While a member of the Texas Rangers in 1980, starting pitcher Ferguson Jenkins was banned from MLB after Toronto customs agents found him in possession of multiple drugs (cocaine, hashish and marijuana). He was reinstated after the '80 season and eventually elected to the Hall of Fame in 1991 after finishing with 284 career wins.
Willie Mays and Mickey Mantle
It was widely thought of as an overzealous reaction by then MLB commissioner Bowie Kuhn when Hall of Famers Mickey Mantle and Willie Mays were banned from the game for being hired as Atlantic City, N.J., casino greeters in 1983. A casino "was no place for a baseball hero and Hall of Famer," Kuhn said. Interestingly enough, neither slugger had any formal association with MLB at the time. Both were rightfully reinstated shortly after Kuhn's time as commissioner ended in 1984.
In 1989, SI first reported the story of Pete Rose's alleged gambling habits, including placing bets on baseball games. The report came after MLB questioned Rose and he denied gambling on the game. Later that year, however, MLB came into possession of documents detailing Rose's bets on baseball, including Cincinnati Reds games while he was their manager. Similarly to the 1919 Black Sox Scandal, Rose was found to have committed the ultimate no-no: betting on the game while having a direct effect on the outcome. The penalty for such an offense? A lifetime ban, one which he served while vehemently denying any wrongdoing until releasing an autobiography in 2004. In the book, the all-time hits king admitted he bet on Reds games "every night" as manager.
Baseball brought the hammer down on the late, cantankerous New York Yankees owner George Steinbrenner in 1990. "The Boss" paid a private investigator $40,000 to "dig up dirt" on All-Star Yankees outfielder Dave Winfield after the relationship between him and the slugger had soured mostly due to a contract squabble. Not surprisingly, MLB wasn't too happy about that and banned him from the game. Steinbrenner's ban lasted until 1993, when new commissioner Bud Selig reinstated him. Of note: MLB suspended Steinbrenner for 15 months in the 1970s also, that time it was after he pleaded guilty to making illegal campaign contributions to President Richard Nixon.
New York Yankees reliever Steve Howe was banned from baseball in 1992 after seven drug-related suspensions. An independent arbiter would eventually get the hard-throwing lefty reinstated.

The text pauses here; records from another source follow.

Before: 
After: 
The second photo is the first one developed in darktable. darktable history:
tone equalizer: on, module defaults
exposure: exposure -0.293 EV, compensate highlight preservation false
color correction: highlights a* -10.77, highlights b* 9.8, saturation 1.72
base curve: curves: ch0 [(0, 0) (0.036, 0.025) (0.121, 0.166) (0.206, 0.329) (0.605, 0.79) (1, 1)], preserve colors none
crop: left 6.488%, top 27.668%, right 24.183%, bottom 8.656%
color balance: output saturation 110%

Howe battled substance abuse, primarily cocaine and alcohol, throughout his life and died at the age of 48 in 2006. Toxicology reports after his autopsy revealed he had methamphetamine in his system.

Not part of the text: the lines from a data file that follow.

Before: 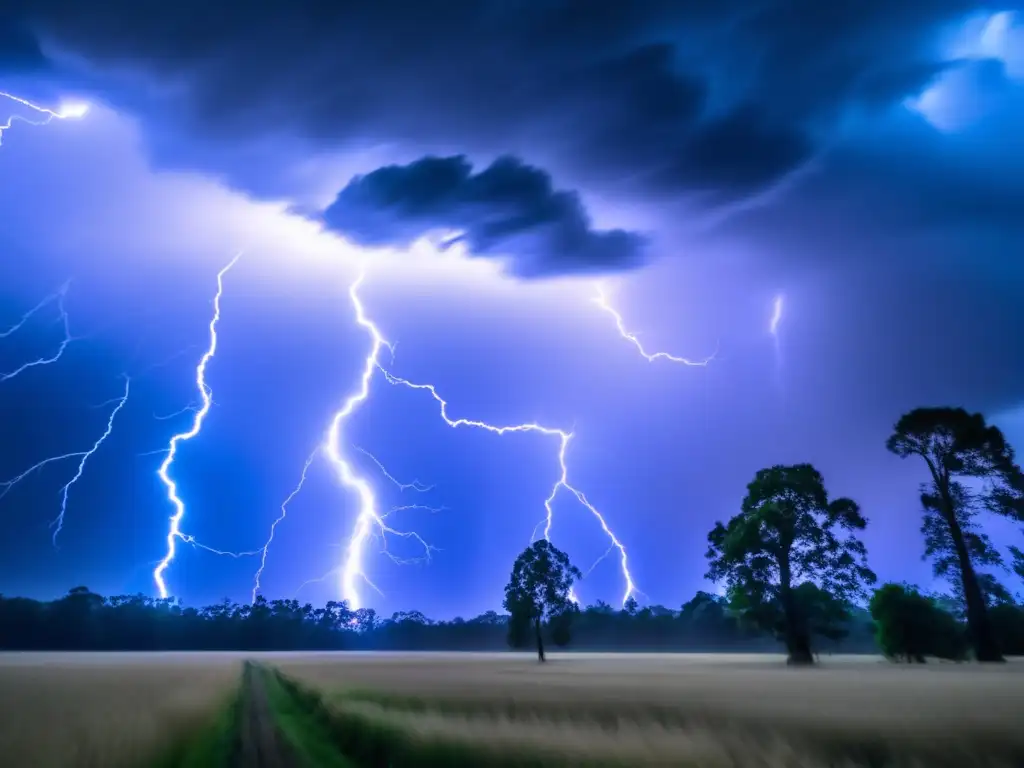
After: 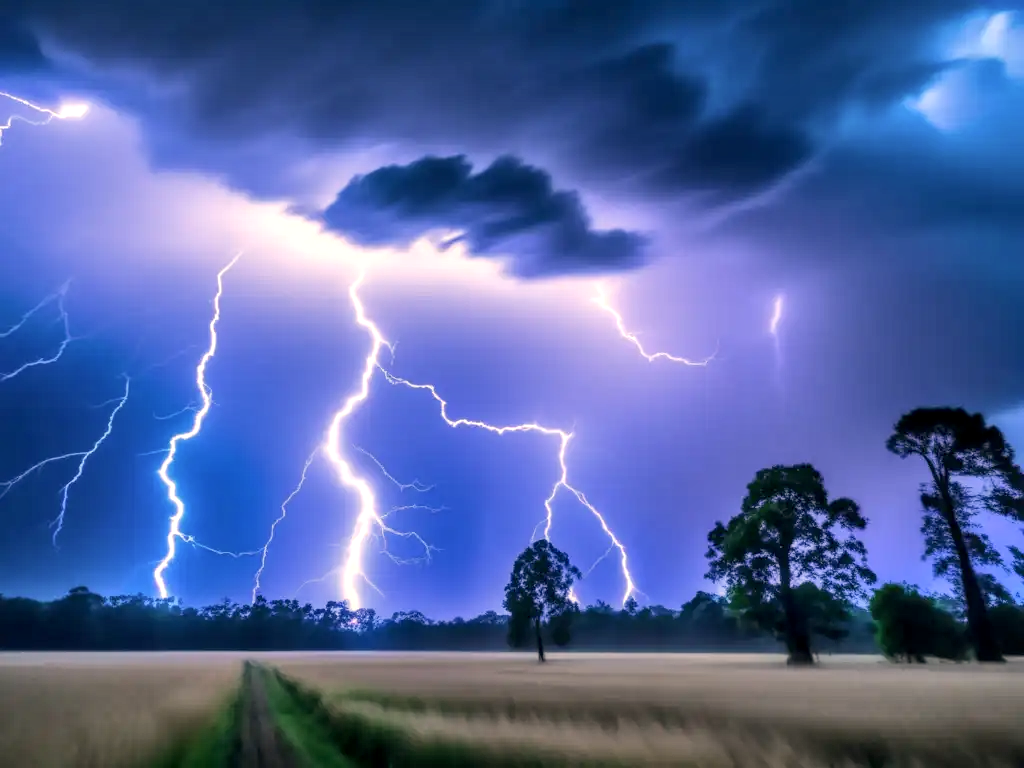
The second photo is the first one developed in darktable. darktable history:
white balance: red 1.127, blue 0.943
shadows and highlights: soften with gaussian
local contrast: on, module defaults
contrast brightness saturation: contrast 0.01, saturation -0.05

Although she had previously received a hefty fine ($250,000) for her anti-Semitic, racist and homophobic comments before, Marge Schott's latest tirade in 1996 was all MLB could take. The final blow came when the Cincinnati Reds owner spoke favorably of Adolf Hitler, saying he "was good in the beginning, but went too far." In the same month, Schott was quoted in a Sports Illustrated article as having spoken in a "cartoonish Japanese accent" while describing her meeting with the Japanese prime minister. She wasn't reinstated until 1998.